Unveiling the Growth Mechanism of MoS2 with Chemical Vapor Deposition: From Two-Dimensional Planar Nucleation to Self-Seeding Nucleation

The deep understanding of nucleation and growth mechanisms is fundamental for the precise control of the size, layer number, and crystal quality of two-dimensional (2D) transition-metal dichalcogenides (TMDs) with the chemical vapor deposition (CVD) method. In this work, we present a systematic spectroscopic study of CVD-grown MoS2, and two types of MoS2 flakes have been identified: one type of flake contains a central nanoparticle with the multilayer MoS2 structure, and the other is dominated by triangular flakes with monolayer or bilayer structures.

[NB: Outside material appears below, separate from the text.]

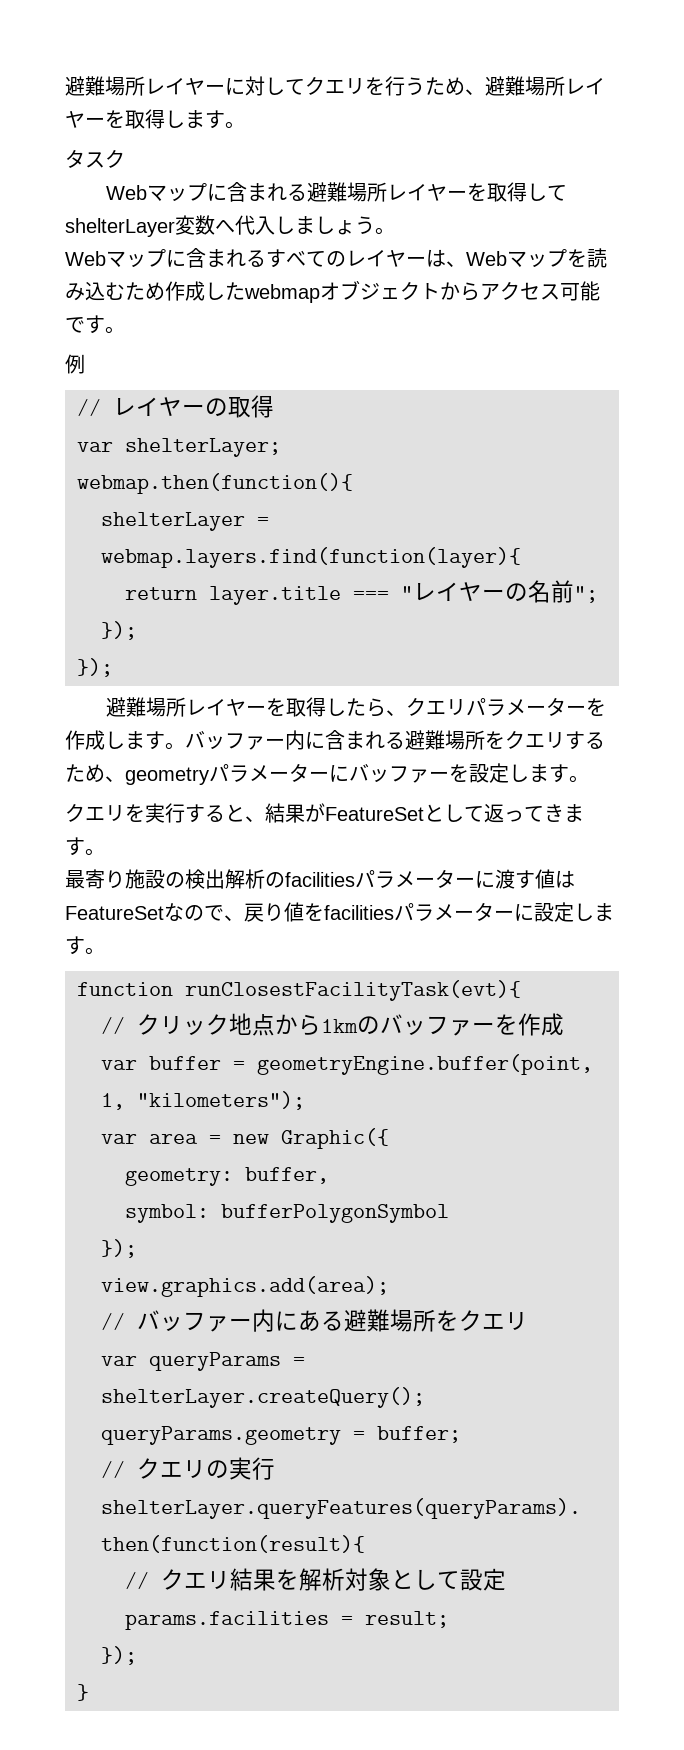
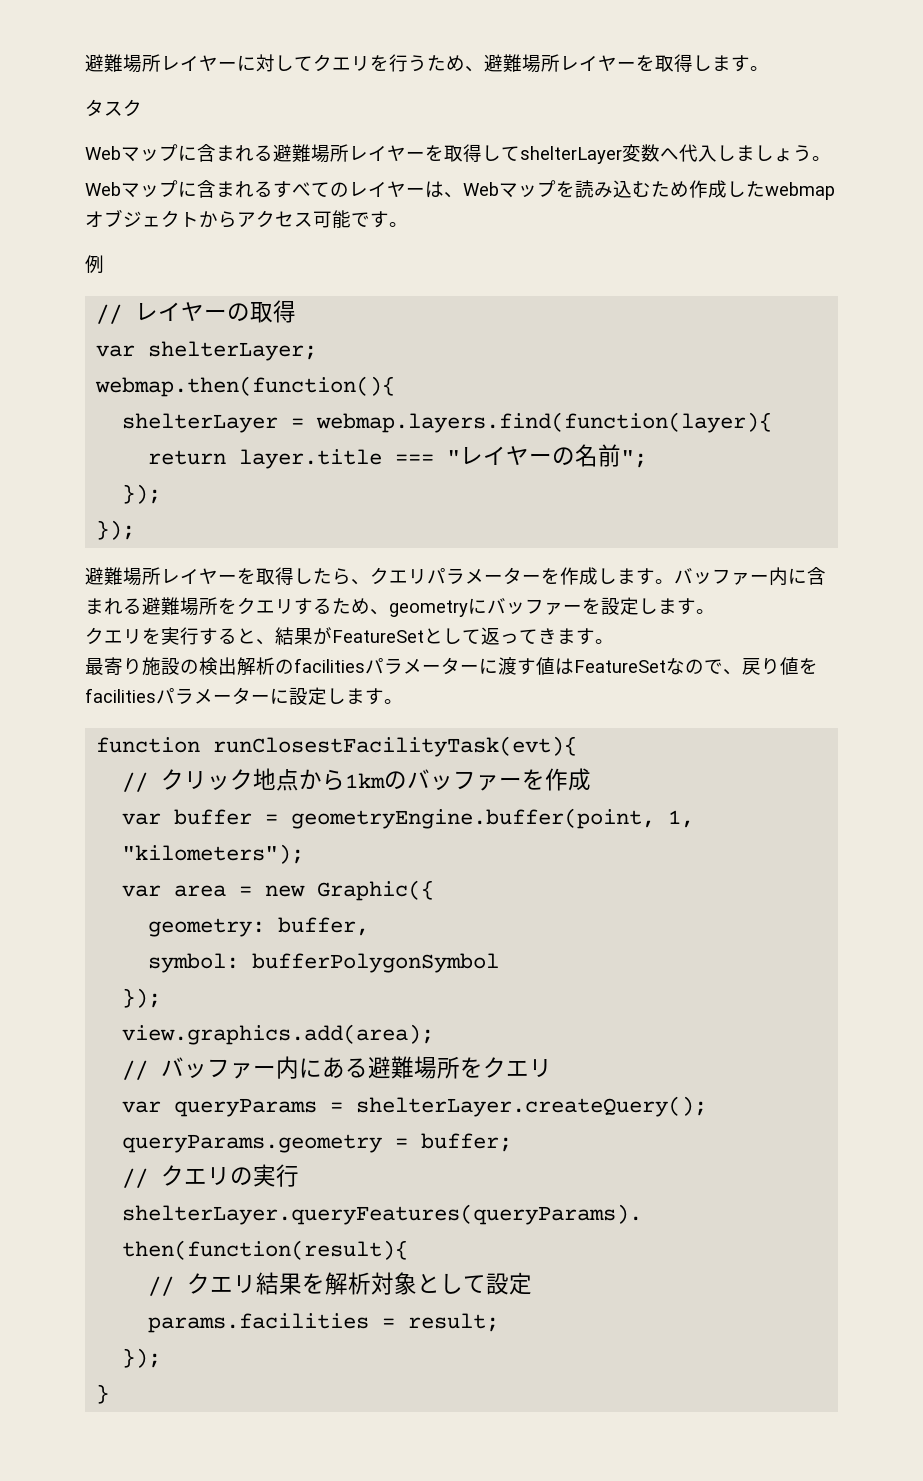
[209,763,329,782] パラメーター -> (468, 608) none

Our results demonstrate that two types of flakes can be tuned by changing the growth temperature and carrier-gas flux, which originates from their different nucleation mechanisms that essentially depends on the concentration of MoO3–x and S vapor precursors: a lower reactant concentration facilitates the 2D planar nucleation that leads to the monolayer/bilayer MoS2 and a higher reactant concentration induces the self-seeding nucleation which easily produces few-layer and multilayer MoS2. The reactant-concentration dependence of nucleation can be used to control the growth of MoS2 and understand the growth mechanism of other TMDs.